- Born: Mei Baozhen (梅葆珍) December 22, 1928 Beijing, China
- Died: September 28, 2005 (aged 76) Beijing, China
- Education: Yenching University Hangchow University
- Occupations: Translator, scholar, author
- Spouse: Tu Zhen ​(m. 1956⁠–⁠2005)​
- Relatives: Father: Mei Lanfang Mother: Fu Zhifang
- Writing career
- Language: Chinese, English
- Period: 1952–2000
- Genre: Novel
- Notable work: My Father: Mei Lanfang

= Mei Shaowu =

Chinese translator, author and scholar

Mei Shaowu (梅绍武 (梅紹武, Méi Shàowǔ); 22 December 1928 – 28 September 2005) was a Chinese translator, author and scholar who was honorary president of the Mei Lanfang Memorial Hall (梅兰芳纪念馆) and president of the Mei Lanfang Literature and Art Research Association (梅兰芳文化艺术研究会). He also was a researcher in the Chinese Academy of Social Sciences.

Mei was the first person from China to translate the works of the American novelist Vladimir Nabokov to Chinese language.

Mei was a member of the 6th, 7th, 8th, and 9th National Committee of the Chinese People's Political Consultative Conference.

==Biography==
Mei was born Mei Baozhen (梅葆珍 (Méi Bǎozhēn)) in December 1928 in Beijing, with his ancestral home in Taizhou, Jiangsu, the son of Fu Zhifang (福芝芳), a Beijing opera actress, and Mei Lanfang, also a Beijing opera actor.
His elder brother, Mei Baochen (梅葆琛) (1925 - 2008), an architect who was graduated from Aurora University. His younger brother, Mei Baojiu, a Beijing opera actor, was born in 1934. His younger sister, Mei Baoyue (梅葆玥) (1930 - 2000), a Beijing opera actress who graduated from Aurora University.

Mei primarily studied in Shanghai.

During the Second Sino-Japanese War, Mei Lanfang escaped from Beijing and settled in Hong Kong, Mei and his brother attended Lingnan Secondary School (岭南中学).

When Hong Kong was occupied by the Imperial Japanese Army, Mei went to Guiyang, Guizhou, he studied at Qinghua High School (清华中学).

Mei entered Hangchow University in 1946, majoring in engineering at the Department of Engineering.

In 1947, Mei was admitted to Yenching University, majoring in English at the Department of Western Languages, he took French and German as elective courses.
After graduating in 1952 he was appointed to the Beijing Library (北京图书馆), then he was transferred to the Chinese Academy of Social Sciences.

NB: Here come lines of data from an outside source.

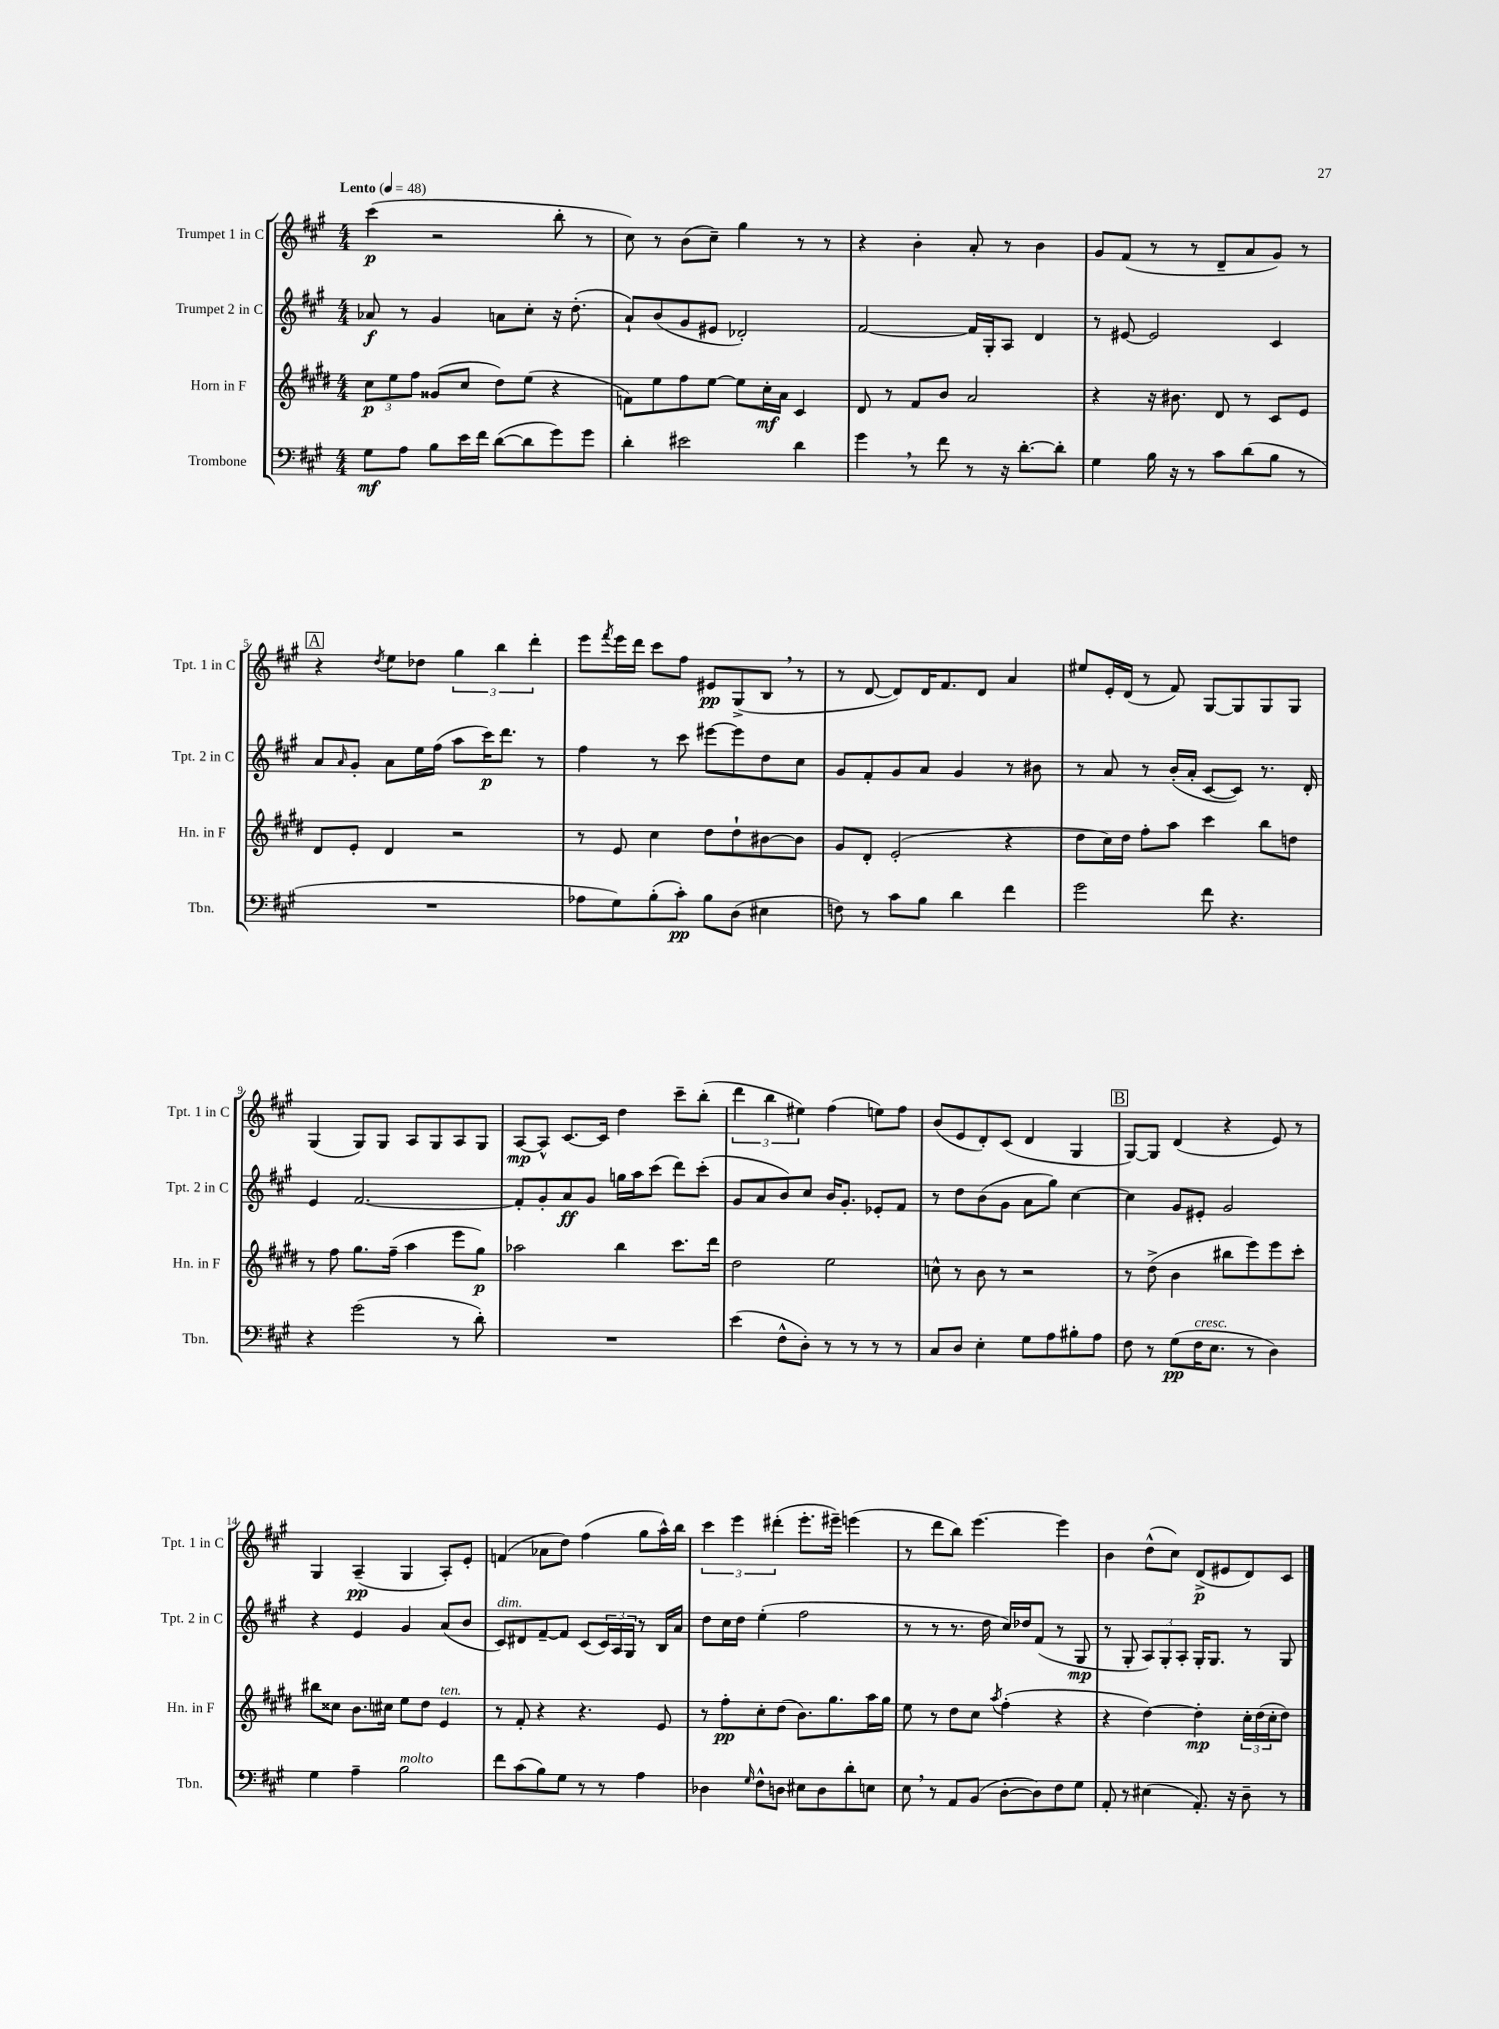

**kern	**kern	**kern	**kern
*staff4	*staff3	*staff2	*staff1
*clefF4	*clefG2	*clefG2	*clefG2
*k[f#c#g#]	*k[f#c#g#d#]	*k[f#c#g#]	*k[f#c#g#]
*M4/4	*M4/4	*M4/4	*M4/4
*MM48	*MM48	*MM48	*MM48
8G#	12cc#	8a-	(4ccc#
.	12ee	.	.
8A	.	8r	.
.	12ff#	.	.
8B	(8g##	4g#	2r
16e	8cc#	.	.
16f#	.	.	.
([8d	8dd#)	8a	.
8d]	(8ee	8cc#'	.
8g#)	4r	16r	8bb'
.	.	(8.dd'	.
8g#	.	.	8r
=	=	=	=
4d'	8f)	8a`)	8cc#)
.	8ee	(8b	8r
2e#	8ff#	8g#	(8b
.	[8ee	8e#	8cc#~)
.	8ee]	2d-')	4gg#
.	16cc#'	.	.
.	16a	.	.
4d	4c#	.	8r
.	.	.	8r
=	=	=	=
4g#	8d#	[2f#	4r
.	8r	.	.
8r	8f#	.	4b'
8f#	8b	.	.
8r	2a	16f#]	8a'
.	.	16G#'	.
16r	.	8A	8r
[8.d'	.	.	.
.	.	4d	4b
8d']	.	.	.
=	=	=	=
4G#	4r	8r	8g#
.	.	[8e#	(8f#
16B	16r	2e#]	8r
16r	8.b#	.	.
8r	.	.	8r
8c#	8d#	.	8d~
(8d	8r	.	8a
8B	8c#	4c#	8g#)
8r	8e	.	8r
=	=	=	=
1r	8d#	8a	4r
.	.	16qqa	.
.	8e'	8g#'	.
.	.	.	8qdd
.	4d#	8a	8ee
.	.	16ee	8dd-
.	.	(16ff#	.
.	2r	8aa	6gg#
.	.	16ccc#)	.
.	.	.	6bb
.	.	8.ddd	.
.	.	.	6ddd'
.	.	8r	.
=	=	=	=
8A-	8r	4ff#	8eee
.	.	.	8qfff#
8G#)	8e	.	16eee
.	.	.	16ddd
(8B'	4cc#	8r	8ccc#
8c#')	.	8ccc#	8ff#
8B	8dd#	[8eee#	8e#
(8D	8dd#`	8eee#]	(8G#^
4E#	[8b#	8dd	8B
.	8b#]	8cc#	8r
=	=	=	=
8F)	8g#	8g#	8r
8r	8d#'	8f#'	[8d
8c#	(2e'	8g#	8d])
8B	.	8a	16d
.	.	.	8.f#
4d	.	4g#	.
.	.	.	8d
4f#	4r	8r	4a
.	.	8b#	.
=	=	=	=
2g#	8dd#	8r	8ee#
.	16cc#)	8a	16e'
.	16dd#	.	(16d
.	8ff#'	8r	8r
.	8aa	(16b'	8f#)
.	.	16a'	.
8f#	4ccc#	[8c#	[8G#
4.r	.	8c#])	8G#]
.	8bb	8.r	8G#
.	8dd	.	8G#
.	.	16d'	.
=	=	=	=
4r	8r	4e	(4G#
.	8ff#	.	.
(2g#	8.gg#	[2.f#	8G#)
.	.	.	8G#
.	(16ff#~	.	.
.	4aa	.	8A
.	.	.	8G#
8r	8eee	.	8A
8d')	8gg#)	.	8G#
=	=	=	=
1r	2aa-	8f#']	[8A
.	.	8g#'	8A^^]
.	.	8a	[8.c#
.	.	8g#	.
.	.	.	16c#]
.	4bb	16gg	4dd
.	.	16aa	.
.	.	(8ccc#	.
.	8.ccc#	8ddd)	8ccc#~
.	.	(8ccc#'	(8bb'
.	16ddd#	.	.
=	=	=	=
(4e	2dd#	8g#	6ddd
.	.	8a	.
.	.	.	6bb
8F#^^	.	8b)	.
.	.	.	6ee#)
8D')	.	8cc#	.
8r	2ee	16b	(4ff#
.	.	8.g#'	.
8r	.	.	.
8r	.	8e-'	8ee)
8r	.	8f#	8ff#
=	=	=	=
8C#	8cc^^	8r	(8b
8D	8r	8dd	8e
4E'	8b	(8b	8d')
.	8r	8g#	(8c#
8G#	2r	8a	4d
8A	.	8gg#)	.
8B#'	.	[4cc#	4G#
8A	.	.	.
=	=	=	=
8F#	8r	4cc#]	[8G#)
8r	(8dd#^	.	8G#]
(8G#	4b	8g#	(4d
16F#	.	8e#'	.
8.E	.	.	.
.	8bb#	2g#	4r
8r	8eee)	.	.
4D)	8eee	.	8e)
.	8ccc#'	.	8r
=	=	=	=
4G#	8bb#	4r	4G#
.	8cc##	.	.
4A~	8.b	4e	(4A~
.	16cc#	.	.
2B	8ee	4g#	4G#
.	8dd#	.	.
.	4e	(8a	8A')
.	.	8b	8e'
=	=	=	=
8f#	8r	8c#)	(4f
(8c#	8f#'	8d#	.
8B)	4r	[8f#~	8a-
8G#	.	8f#]	8dd)
8r	4.r	(8c#	(4ff#
8r	.	24c#)	.
.	.	24A	.
.	.	24G#	.
4A	.	8r	8gg#
.	8e	16B	16aa^^)
.	.	16a	16bb
=	=	=	=
4D-	8r	8dd	6ccc#
.	8ff#'	16cc#	.
.	.	.	6eee
.	.	16dd	.
16qqG#	.	.	.
8F#^^	8cc#'	(4ee'	.
.	.	.	(6ddd#'
8D	(8dd#	.	.
8E#	8.b)	2ff#	8.eee'
8D	.	.	.
.	8.gg#	.	16eee#~)
8d'	.	.	(4eee
8E	16aa	.	.
.	16gg#	.	.
=	=	=	=
8E	8ee	8r	8r
8r	8r	8r	8ddd
8AA	8dd#	8.r	8bb)
(8BB	8cc#	.	[4.eee
.	.	16dd	.
.	8qaa	.	.
[8D'	(4ff#'	16cc#)	.
.	.	16dd-	.
8D])	.	(8f#	.
8F#	4r	8r	4eee]
8G#	.	8G#	.
=	=	=	=
8AA'	4r	8r	4b
8r	.	8G#'	.
(4E#	[4dd#)	12A)	(8dd^^
.	.	12G#'	.
.	.	.	8cc#)
.	.	12A'	.
8.AA')	4dd#']	16G#'	(8d^
.	.	8.G#	.
.	.	.	8e#
16r	.	.	.
8D~	24cc#'	8r	8d)
.	(24dd#	.	.
.	24cc#'	.	.
8r	8dd#)	8G#	8c#
==	==	==	==
*-	*-	*-	*-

Mei died of colon cancer at Beijing Tumour Hospital on September 28, 2005.

==Works==
- Memoirs of Mei Lanfang (梅兰芳自叙)
- Beijing opera and Mei Lanfang (京剧与梅兰芳)
- My Father: Mei Lanfang (我的父亲梅兰芳)

==Translations==
- A Hungarian Nabob (Jokai Mor) (一个匈牙利富豪)
- Poetry of Pottier (Eugene Pottier) (鲍狄埃诗选)
- Puning (Vladimir Nabokov) (普宁)
- Pale Fire (Vladimir Nabokov) (微暗的火)
- Salem Witch (Arthur Miller) (萨勒姆的女巫)
- The Thin Man (Dashiell Hammett) (瘦子)
- The Selected Works of Sherlock Holmes (Conan Doyle) (福尔摩斯探案精选)

==Awards==
- National Book Award
- Chinese Translation Association – Competent Translator (2004)

==Personal life==
Mei married translator Tu Zhen (屠珍) in 1956 in Beijing, she was a graduate of Peking University, where she majored in French language.